KOAI
- Sun City West, Arizona; United States;
- Broadcast area: Phoenix metropolitan area
- Frequency: 95.1 MHz
- Branding: 95.1 The Wow Factor

Programming
- Format: Oldies/Classic hits

Ownership
- Owner: Riviera Broadcast Group; (Riviera Broadcasting, LLC);
- Sister stations: KKFR, KMVA, KZON

History
- First air date: 1996
- Former call signs: KFMR (1996–2005); KVIB (2005–2014);
- Call sign meaning: From former brand as The Oasis

Technical information
- Facility ID: 16770
- Class: C
- ERP: 41,000 watts
- HAAT: 849 meters (2785 ft)
- Transmitter coordinates: 34°14′5.00″N 112°22′2.00″W﻿ / ﻿34.2347222°N 112.3672222°W

Links
- Webcast: Listen Live (may be restricted)
- Website: 951thewowfactor.com

= KOAI =

Radio station in Sun City West, Arizona, United States

KOAI (95.1 FM) is a commercial radio station, licensed to Sun City West, Arizona, and serving the Phoenix metropolitan area. The station is owned by Riviera Broadcasting, a subsidiary of the Yucaipa Companies. It broadcasts an oldies and classic hits radio format, featuring mostly hits from the 1960s, 70s and 80s. It primarily competes with Audacy-owned 94.5 KOOL-FM, which concentrates on 1980s hits, with some 70s and 90s titles.

KOAI has an effective radiated power (ERP) of 41,000 watts. The transmitter is in Crown King, Arizona, about 50 miles northwest of Phoenix, giving KOAI a rimshot signal in the metro area. Programming is also heard on 250-watt FM translator 94.9 K235CB in Chandler. The translator is fed by 103.9 KZON-HD2. The studios and offices are on 7th Street in Midtown Phoenix.

==History==
95.1 went on the air in 1996, licensed to Winslow, broadcasting from Mingus Mountain and covering areas of Northern Arizona. It was owned by Ted Tucker's Desert West Air Ranchers Corporation. Tucker moved the station in 2000 to the Crown King site (along with a change of city of license to Mayer, later changed again to Sun City West). It was sold in 2004 to Sun City Communications for $18.7 million. The new ownership flipped KFMR from a simulcast of Tucker's KCDX to the Hispanic rhythmic ("hurban") format as KVIB "Latino Vibe". As Latino Vibe, KVIB played a youth-oriented radio format playing both Spanish-language and English-language pop. The station's mix of music targeted the Valley's burgeoning young Latino population, particularly long-time residents who can speak English but prefer Spanish.

On January 23, 2014, KVIB changed its format to Spanish language adult contemporary, branded as "Solamente Éxitos" with a bilingual presentation.

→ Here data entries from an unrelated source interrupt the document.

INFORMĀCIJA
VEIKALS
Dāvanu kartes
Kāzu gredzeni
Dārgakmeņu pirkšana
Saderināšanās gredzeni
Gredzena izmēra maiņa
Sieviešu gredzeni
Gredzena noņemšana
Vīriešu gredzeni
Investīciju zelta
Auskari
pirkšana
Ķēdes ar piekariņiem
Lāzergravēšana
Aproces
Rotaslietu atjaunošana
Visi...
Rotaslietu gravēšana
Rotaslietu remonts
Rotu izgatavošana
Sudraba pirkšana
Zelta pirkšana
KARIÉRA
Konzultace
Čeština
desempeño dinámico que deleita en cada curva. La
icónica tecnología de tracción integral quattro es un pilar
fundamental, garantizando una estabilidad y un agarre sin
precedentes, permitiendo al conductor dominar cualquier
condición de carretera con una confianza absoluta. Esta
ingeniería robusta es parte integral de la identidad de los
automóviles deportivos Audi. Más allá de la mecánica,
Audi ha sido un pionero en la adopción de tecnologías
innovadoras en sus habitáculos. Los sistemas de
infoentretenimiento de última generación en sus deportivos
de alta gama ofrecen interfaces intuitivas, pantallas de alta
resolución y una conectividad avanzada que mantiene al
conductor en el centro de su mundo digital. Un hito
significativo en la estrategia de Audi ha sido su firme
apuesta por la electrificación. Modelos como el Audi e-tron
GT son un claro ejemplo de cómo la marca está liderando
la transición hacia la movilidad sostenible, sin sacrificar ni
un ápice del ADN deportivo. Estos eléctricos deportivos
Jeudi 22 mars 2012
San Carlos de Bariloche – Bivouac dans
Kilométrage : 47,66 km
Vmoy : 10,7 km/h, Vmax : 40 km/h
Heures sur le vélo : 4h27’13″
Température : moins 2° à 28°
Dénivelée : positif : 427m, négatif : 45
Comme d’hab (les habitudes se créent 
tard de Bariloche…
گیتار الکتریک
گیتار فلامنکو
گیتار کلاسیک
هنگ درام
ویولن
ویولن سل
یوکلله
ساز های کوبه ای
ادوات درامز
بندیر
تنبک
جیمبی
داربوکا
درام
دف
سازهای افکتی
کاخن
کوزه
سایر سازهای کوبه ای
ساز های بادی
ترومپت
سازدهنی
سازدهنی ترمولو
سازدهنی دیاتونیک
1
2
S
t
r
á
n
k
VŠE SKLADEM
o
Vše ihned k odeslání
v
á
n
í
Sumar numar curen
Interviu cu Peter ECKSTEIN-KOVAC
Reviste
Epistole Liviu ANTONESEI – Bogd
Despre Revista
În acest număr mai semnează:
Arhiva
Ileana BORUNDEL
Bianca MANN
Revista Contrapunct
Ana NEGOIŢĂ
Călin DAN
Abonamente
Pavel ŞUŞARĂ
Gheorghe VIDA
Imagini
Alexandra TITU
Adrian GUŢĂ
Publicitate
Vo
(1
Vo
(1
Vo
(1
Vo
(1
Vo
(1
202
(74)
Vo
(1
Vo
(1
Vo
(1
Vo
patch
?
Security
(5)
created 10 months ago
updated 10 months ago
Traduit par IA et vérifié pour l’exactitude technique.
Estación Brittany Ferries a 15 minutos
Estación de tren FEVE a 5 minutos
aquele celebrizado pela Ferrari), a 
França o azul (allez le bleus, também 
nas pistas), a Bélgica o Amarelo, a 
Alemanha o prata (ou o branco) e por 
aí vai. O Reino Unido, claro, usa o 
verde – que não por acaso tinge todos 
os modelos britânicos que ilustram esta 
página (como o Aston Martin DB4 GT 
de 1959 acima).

On August 13, 2014, at noon, 95.1 flipped to Soft Adult Contemporary as 95.1 The Oasis, and nine days later, the station changed its call sign to KOAI. The last song of the Spanish AC format was "Royals" by Lorde with the first song on The Oasis being Cool Change by the Little River Band. The station played a Christmas music format for the 2014 holiday season, the second station in Phoenix after KESZ.

On April 9, 2015, 95.1 gained an FM translator, K235CB 94.9 on South Mountain, (licensed to Chandler), and also began simulcasting on the HD2 digital subchannel of KEXX.

In May 2015, KOAI adjusted its playlist to include more up-tempo selections from the 1990s through the present time, while still retaining a gold/soft AC-lean.

On June 5, 2015, while it was still a soft AC station, KOAI picked up Delilah's syndicated evening radio show. Delilah continued on the station through two additional format changes, first to a mainstream adult contemporary station, and then to classic hits. Delilah was discontinued on August 25, 2017, with evenings featuring more music.

On September 30, 2019, at 5PM, after playing "Addicted to Love" by Robert Palmer, KOAI changed its format from classic hits to a new format concept for baby boomers developed by veteran radio programmer John Sebastian. It originally blended pop, rock, soul, and country from a seven-decade span and branded as "The Wow Factor". The first song on The Wow Factor was "Ride My See-Saw" by The Moody Blues.